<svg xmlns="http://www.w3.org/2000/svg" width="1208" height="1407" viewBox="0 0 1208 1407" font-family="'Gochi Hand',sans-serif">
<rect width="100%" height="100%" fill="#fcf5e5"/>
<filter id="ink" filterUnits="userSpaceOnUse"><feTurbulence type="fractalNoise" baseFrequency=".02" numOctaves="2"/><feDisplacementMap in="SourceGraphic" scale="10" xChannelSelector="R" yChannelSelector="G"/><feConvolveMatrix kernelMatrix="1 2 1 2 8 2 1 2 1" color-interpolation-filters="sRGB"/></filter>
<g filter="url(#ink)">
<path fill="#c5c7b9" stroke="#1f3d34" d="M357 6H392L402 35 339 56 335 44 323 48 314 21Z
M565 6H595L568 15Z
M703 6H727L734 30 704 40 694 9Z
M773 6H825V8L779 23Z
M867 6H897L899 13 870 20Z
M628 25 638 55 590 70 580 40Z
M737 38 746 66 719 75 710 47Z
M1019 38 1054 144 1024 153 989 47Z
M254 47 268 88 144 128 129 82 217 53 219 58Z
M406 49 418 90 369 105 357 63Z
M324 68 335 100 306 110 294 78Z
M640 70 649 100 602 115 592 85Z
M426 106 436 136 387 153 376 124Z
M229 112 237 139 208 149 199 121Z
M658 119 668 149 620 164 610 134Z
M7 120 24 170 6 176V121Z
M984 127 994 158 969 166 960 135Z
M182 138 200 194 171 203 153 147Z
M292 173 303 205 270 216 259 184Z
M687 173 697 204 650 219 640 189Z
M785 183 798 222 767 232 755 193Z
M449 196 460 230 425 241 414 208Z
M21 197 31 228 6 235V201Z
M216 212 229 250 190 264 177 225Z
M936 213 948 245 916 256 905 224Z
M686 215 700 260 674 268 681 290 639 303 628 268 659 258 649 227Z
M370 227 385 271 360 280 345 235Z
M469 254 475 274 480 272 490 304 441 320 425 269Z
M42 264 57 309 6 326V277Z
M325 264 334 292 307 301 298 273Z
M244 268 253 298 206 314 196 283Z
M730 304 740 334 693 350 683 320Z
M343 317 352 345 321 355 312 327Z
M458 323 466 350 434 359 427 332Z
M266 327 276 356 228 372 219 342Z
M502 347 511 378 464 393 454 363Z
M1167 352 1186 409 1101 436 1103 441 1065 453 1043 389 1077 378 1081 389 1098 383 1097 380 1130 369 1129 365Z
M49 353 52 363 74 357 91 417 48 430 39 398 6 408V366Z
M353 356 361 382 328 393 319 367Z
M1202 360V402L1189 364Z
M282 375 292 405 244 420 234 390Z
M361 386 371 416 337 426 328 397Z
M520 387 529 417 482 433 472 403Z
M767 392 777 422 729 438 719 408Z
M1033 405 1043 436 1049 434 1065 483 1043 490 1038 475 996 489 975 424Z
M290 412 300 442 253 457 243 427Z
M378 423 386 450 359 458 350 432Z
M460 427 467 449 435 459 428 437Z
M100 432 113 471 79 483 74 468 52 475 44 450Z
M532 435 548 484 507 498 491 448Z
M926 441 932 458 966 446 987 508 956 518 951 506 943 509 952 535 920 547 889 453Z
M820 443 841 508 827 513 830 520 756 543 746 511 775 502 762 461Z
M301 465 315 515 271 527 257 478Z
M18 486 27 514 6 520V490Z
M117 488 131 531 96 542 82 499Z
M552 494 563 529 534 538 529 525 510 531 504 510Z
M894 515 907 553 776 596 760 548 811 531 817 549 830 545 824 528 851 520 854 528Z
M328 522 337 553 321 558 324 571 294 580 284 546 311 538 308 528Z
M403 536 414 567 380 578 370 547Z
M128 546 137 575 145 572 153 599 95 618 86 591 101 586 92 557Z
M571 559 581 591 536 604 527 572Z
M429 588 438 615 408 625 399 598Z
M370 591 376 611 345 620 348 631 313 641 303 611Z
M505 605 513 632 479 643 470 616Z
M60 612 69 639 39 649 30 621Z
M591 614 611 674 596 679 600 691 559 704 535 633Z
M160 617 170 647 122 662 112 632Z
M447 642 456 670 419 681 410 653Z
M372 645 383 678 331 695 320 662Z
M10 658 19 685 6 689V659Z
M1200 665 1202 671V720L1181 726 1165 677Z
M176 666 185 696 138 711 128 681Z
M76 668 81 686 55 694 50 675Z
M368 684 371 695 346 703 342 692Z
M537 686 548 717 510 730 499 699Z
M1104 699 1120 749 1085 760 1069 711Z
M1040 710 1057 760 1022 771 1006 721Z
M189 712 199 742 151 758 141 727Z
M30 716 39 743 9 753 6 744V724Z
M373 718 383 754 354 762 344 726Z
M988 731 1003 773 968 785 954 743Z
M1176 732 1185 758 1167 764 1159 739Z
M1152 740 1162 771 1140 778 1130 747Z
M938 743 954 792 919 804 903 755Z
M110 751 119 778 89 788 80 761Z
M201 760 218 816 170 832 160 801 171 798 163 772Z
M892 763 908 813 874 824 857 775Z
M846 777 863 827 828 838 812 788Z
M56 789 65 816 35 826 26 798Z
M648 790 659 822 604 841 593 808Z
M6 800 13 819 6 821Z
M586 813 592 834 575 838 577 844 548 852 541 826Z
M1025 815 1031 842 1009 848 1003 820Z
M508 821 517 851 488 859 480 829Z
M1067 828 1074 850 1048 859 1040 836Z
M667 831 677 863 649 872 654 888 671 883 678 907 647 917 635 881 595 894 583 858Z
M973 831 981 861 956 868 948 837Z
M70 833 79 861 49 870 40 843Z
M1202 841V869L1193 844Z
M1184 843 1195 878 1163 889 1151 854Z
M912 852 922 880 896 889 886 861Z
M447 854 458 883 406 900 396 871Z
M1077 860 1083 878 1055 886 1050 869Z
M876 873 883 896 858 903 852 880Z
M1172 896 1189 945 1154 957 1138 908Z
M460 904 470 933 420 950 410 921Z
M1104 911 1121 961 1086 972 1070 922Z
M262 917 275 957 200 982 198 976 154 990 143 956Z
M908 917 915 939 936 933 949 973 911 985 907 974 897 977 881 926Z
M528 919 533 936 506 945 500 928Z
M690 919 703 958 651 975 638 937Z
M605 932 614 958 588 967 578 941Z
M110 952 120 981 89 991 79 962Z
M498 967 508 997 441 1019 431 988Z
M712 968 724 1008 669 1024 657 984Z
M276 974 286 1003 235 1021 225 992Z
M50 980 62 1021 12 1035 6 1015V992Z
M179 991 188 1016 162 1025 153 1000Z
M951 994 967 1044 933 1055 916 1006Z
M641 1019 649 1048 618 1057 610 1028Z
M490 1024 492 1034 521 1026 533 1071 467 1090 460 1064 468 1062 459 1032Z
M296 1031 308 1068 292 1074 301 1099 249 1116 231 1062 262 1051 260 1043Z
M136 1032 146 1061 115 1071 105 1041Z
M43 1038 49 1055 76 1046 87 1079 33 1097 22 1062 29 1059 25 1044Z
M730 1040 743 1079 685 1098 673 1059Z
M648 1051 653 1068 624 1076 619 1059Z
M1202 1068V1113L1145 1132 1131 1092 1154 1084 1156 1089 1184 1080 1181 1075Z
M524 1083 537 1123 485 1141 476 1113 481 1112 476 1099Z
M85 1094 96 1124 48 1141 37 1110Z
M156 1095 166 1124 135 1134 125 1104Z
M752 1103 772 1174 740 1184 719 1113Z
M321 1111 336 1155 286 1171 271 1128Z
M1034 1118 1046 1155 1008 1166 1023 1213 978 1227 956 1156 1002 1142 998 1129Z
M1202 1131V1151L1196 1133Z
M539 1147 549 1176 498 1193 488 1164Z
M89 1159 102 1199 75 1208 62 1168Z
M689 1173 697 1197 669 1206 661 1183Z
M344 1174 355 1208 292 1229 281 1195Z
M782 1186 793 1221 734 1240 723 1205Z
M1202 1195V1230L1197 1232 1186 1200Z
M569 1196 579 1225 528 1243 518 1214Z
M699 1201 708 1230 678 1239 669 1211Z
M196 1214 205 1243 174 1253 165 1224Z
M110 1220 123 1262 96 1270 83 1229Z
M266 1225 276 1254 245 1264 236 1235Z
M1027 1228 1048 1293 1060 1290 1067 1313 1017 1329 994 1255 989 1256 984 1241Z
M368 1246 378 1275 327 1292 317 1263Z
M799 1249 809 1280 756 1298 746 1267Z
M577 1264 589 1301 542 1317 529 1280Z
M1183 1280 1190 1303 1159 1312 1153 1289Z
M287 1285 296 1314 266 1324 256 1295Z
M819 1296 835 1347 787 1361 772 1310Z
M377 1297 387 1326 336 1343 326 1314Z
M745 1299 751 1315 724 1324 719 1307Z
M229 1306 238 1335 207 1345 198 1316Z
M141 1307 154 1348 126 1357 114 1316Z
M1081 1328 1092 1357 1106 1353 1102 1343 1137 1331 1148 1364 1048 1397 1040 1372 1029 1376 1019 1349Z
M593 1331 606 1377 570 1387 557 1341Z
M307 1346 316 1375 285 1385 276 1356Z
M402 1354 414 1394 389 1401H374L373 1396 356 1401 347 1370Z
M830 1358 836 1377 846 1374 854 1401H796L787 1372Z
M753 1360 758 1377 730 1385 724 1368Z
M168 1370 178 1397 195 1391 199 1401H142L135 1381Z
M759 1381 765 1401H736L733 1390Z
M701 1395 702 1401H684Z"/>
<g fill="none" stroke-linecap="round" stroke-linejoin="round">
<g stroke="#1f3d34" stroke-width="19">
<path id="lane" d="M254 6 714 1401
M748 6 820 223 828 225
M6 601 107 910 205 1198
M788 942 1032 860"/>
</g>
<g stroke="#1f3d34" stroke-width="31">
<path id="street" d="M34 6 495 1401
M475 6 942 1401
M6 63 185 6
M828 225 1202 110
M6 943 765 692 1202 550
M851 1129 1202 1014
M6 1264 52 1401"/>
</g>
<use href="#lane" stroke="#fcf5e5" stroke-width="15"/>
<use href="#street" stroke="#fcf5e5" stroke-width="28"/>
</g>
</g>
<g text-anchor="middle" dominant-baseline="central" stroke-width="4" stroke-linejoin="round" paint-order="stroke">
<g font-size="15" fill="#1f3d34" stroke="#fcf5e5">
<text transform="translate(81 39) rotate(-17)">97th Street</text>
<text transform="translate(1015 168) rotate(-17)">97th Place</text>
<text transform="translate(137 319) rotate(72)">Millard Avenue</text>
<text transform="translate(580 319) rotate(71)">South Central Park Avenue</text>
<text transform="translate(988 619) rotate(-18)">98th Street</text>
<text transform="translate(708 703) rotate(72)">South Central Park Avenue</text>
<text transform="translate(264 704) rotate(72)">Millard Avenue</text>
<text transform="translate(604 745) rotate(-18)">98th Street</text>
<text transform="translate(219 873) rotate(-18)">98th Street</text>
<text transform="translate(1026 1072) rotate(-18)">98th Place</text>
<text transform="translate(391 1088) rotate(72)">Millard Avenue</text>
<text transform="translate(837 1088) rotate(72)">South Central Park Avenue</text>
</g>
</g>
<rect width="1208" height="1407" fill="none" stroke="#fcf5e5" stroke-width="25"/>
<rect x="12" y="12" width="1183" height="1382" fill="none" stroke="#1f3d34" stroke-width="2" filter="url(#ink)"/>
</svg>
+===+
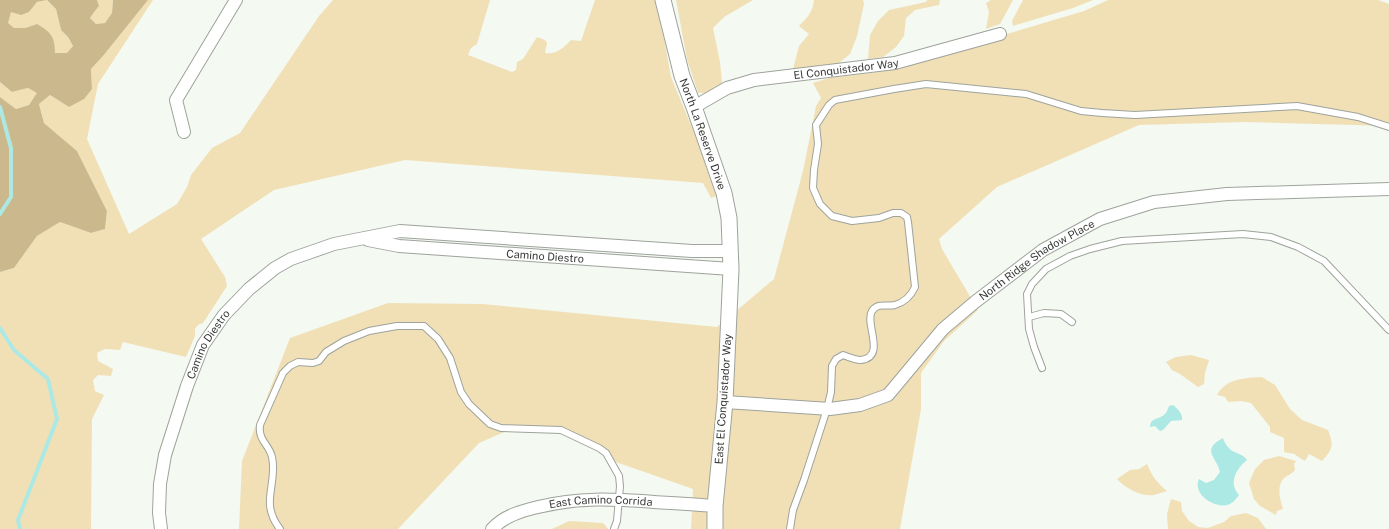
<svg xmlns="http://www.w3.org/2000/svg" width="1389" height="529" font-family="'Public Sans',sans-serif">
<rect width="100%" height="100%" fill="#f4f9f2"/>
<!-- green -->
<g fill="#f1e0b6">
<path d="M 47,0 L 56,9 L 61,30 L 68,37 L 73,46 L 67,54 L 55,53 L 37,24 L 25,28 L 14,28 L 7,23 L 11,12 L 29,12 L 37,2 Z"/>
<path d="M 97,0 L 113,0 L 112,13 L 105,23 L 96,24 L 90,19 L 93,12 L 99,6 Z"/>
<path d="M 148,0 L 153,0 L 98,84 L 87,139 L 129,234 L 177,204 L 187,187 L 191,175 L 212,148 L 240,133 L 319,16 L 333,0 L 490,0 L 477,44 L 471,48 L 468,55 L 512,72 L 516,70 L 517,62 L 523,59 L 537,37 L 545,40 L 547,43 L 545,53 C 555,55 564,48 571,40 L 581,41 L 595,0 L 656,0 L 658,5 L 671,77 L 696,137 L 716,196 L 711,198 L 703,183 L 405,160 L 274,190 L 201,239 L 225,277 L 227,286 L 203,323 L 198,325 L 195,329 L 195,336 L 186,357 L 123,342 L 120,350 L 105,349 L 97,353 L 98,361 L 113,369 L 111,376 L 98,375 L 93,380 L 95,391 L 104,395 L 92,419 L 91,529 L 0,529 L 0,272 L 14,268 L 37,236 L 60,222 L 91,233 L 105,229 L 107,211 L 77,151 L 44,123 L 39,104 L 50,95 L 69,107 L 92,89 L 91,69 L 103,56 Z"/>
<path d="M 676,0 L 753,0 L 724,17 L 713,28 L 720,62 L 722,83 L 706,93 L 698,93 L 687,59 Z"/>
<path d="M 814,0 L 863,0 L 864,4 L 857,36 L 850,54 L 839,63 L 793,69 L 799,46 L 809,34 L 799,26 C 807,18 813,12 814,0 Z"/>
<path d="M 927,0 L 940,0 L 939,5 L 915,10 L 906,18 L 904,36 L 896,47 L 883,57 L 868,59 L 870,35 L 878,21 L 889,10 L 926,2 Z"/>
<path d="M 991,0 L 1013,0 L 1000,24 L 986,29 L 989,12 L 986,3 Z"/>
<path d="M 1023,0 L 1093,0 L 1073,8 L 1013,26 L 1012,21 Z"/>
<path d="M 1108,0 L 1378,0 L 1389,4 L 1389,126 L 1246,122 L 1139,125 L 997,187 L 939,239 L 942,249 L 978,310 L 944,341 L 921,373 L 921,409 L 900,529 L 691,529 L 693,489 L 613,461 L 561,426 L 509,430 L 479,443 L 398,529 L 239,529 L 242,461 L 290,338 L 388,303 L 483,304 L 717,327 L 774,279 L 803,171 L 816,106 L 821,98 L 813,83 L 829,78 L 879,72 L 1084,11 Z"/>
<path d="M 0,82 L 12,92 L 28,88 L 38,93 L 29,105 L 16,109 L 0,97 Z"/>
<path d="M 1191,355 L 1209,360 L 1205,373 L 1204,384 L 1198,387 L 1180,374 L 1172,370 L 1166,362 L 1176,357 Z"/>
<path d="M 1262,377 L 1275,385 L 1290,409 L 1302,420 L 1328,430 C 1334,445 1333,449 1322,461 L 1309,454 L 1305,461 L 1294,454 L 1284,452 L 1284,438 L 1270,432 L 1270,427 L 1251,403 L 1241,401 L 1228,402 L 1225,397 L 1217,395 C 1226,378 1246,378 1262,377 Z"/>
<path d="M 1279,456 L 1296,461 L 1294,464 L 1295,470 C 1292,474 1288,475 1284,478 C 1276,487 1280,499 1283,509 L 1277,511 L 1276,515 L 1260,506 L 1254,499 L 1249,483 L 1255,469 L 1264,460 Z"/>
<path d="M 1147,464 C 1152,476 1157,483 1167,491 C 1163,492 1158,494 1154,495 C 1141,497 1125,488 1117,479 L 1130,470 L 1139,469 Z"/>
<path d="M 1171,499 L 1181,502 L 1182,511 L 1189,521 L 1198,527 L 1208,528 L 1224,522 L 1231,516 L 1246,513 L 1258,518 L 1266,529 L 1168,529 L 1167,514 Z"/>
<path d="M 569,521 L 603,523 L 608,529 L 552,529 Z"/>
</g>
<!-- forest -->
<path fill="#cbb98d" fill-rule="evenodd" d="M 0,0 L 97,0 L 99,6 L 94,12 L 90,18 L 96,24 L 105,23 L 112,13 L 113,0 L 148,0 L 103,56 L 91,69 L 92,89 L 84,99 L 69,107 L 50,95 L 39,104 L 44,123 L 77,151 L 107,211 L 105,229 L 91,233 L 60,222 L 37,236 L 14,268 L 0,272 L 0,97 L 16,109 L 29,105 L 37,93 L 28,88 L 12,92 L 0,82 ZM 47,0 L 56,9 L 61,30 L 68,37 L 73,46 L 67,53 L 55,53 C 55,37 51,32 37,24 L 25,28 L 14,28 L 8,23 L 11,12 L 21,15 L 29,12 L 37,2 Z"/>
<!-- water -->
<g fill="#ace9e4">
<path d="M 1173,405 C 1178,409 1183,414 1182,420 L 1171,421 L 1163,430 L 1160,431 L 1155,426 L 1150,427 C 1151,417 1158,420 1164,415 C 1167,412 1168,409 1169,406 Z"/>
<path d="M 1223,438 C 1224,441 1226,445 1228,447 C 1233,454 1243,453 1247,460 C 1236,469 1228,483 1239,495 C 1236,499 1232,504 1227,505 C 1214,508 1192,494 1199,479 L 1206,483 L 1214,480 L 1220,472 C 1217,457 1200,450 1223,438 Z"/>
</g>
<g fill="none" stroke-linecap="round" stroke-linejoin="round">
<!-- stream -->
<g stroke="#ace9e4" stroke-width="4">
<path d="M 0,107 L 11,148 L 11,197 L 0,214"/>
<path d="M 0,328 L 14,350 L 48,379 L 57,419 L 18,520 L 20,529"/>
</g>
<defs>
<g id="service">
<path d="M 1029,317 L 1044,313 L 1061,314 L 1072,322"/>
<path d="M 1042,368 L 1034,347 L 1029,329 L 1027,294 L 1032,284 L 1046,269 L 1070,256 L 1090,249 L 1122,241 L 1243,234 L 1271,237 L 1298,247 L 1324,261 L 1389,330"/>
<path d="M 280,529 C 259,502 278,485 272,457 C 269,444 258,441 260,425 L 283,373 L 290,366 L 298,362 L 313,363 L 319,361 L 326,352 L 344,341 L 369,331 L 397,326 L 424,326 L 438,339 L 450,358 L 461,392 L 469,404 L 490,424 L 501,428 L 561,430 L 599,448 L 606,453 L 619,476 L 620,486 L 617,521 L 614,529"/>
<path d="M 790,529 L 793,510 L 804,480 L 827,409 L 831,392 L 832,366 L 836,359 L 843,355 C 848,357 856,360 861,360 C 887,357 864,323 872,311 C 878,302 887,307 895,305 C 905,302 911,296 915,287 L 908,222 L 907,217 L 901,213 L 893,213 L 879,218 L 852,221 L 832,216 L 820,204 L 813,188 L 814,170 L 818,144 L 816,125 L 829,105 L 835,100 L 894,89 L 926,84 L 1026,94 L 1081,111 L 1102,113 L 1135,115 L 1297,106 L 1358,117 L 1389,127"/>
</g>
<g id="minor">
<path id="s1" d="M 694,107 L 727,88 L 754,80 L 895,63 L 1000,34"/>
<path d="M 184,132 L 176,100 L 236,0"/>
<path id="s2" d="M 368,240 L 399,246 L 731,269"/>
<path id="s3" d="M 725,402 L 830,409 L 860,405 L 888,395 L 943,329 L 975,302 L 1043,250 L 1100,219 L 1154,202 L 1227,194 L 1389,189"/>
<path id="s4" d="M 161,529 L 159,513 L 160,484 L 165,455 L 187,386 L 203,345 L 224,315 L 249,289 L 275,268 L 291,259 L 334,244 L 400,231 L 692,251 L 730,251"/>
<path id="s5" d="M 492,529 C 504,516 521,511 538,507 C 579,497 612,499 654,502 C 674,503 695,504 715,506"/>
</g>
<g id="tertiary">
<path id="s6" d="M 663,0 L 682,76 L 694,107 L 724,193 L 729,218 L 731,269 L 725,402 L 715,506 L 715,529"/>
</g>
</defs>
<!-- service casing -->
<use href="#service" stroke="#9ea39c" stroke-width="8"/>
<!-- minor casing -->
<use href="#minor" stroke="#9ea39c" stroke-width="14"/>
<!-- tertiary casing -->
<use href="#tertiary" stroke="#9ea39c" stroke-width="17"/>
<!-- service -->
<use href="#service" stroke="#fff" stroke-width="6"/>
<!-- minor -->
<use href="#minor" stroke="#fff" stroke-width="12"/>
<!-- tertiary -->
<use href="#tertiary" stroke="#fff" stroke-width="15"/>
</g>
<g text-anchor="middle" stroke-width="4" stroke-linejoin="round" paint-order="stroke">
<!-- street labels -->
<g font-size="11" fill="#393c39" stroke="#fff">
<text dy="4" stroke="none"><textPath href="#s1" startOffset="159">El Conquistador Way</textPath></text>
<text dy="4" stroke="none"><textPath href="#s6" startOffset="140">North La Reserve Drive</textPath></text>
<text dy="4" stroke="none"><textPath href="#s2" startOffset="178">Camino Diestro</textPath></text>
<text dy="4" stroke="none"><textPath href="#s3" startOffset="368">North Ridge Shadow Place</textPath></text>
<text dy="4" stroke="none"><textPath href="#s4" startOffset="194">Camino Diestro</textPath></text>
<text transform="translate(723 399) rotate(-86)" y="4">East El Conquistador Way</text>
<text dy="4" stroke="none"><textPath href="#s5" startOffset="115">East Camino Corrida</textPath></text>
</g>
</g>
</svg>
+===+
* _Task to carry out_
Among the lines above, find the one with "M892 763 908 813 874 824 857 775Z" and the one with "M1202 1131V1151L1196 1133Z". Quote both and everything between them, exactly.

* _Expected output_
M892 763 908 813 874 824 857 775Z
M846 777 863 827 828 838 812 788Z
M56 789 65 816 35 826 26 798Z
M648 790 659 822 604 841 593 808Z
M6 800 13 819 6 821Z
M586 813 592 834 575 838 577 844 548 852 541 826Z
M1025 815 1031 842 1009 848 1003 820Z
M508 821 517 851 488 859 480 829Z
M1067 828 1074 850 1048 859 1040 836Z
M667 831 677 863 649 872 654 888 671 883 678 907 647 917 635 881 595 894 583 858Z
M973 831 981 861 956 868 948 837Z
M70 833 79 861 49 870 40 843Z
M1202 841V869L1193 844Z
M1184 843 1195 878 1163 889 1151 854Z
M912 852 922 880 896 889 886 861Z
M447 854 458 883 406 900 396 871Z
M1077 860 1083 878 1055 886 1050 869Z
M876 873 883 896 858 903 852 880Z
M1172 896 1189 945 1154 957 1138 908Z
M460 904 470 933 420 950 410 921Z
M1104 911 1121 961 1086 972 1070 922Z
M262 917 275 957 200 982 198 976 154 990 143 956Z
M908 917 915 939 936 933 949 973 911 985 907 974 897 977 881 926Z
M528 919 533 936 506 945 500 928Z
M690 919 703 958 651 975 638 937Z
M605 932 614 958 588 967 578 941Z
M110 952 120 981 89 991 79 962Z
M498 967 508 997 441 1019 431 988Z
M712 968 724 1008 669 1024 657 984Z
M276 974 286 1003 235 1021 225 992Z
M50 980 62 1021 12 1035 6 1015V992Z
M179 991 188 1016 162 1025 153 1000Z
M951 994 967 1044 933 1055 916 1006Z
M641 1019 649 1048 618 1057 610 1028Z
M490 1024 492 1034 521 1026 533 1071 467 1090 460 1064 468 1062 459 1032Z
M296 1031 308 1068 292 1074 301 1099 249 1116 231 1062 262 1051 260 1043Z
M136 1032 146 1061 115 1071 105 1041Z
M43 1038 49 1055 76 1046 87 1079 33 1097 22 1062 29 1059 25 1044Z
M730 1040 743 1079 685 1098 673 1059Z
M648 1051 653 1068 624 1076 619 1059Z
M1202 1068V1113L1145 1132 1131 1092 1154 1084 1156 1089 1184 1080 1181 1075Z
M524 1083 537 1123 485 1141 476 1113 481 1112 476 1099Z
M85 1094 96 1124 48 1141 37 1110Z
M156 1095 166 1124 135 1134 125 1104Z
M752 1103 772 1174 740 1184 719 1113Z
M321 1111 336 1155 286 1171 271 1128Z
M1034 1118 1046 1155 1008 1166 1023 1213 978 1227 956 1156 1002 1142 998 1129Z
M1202 1131V1151L1196 1133Z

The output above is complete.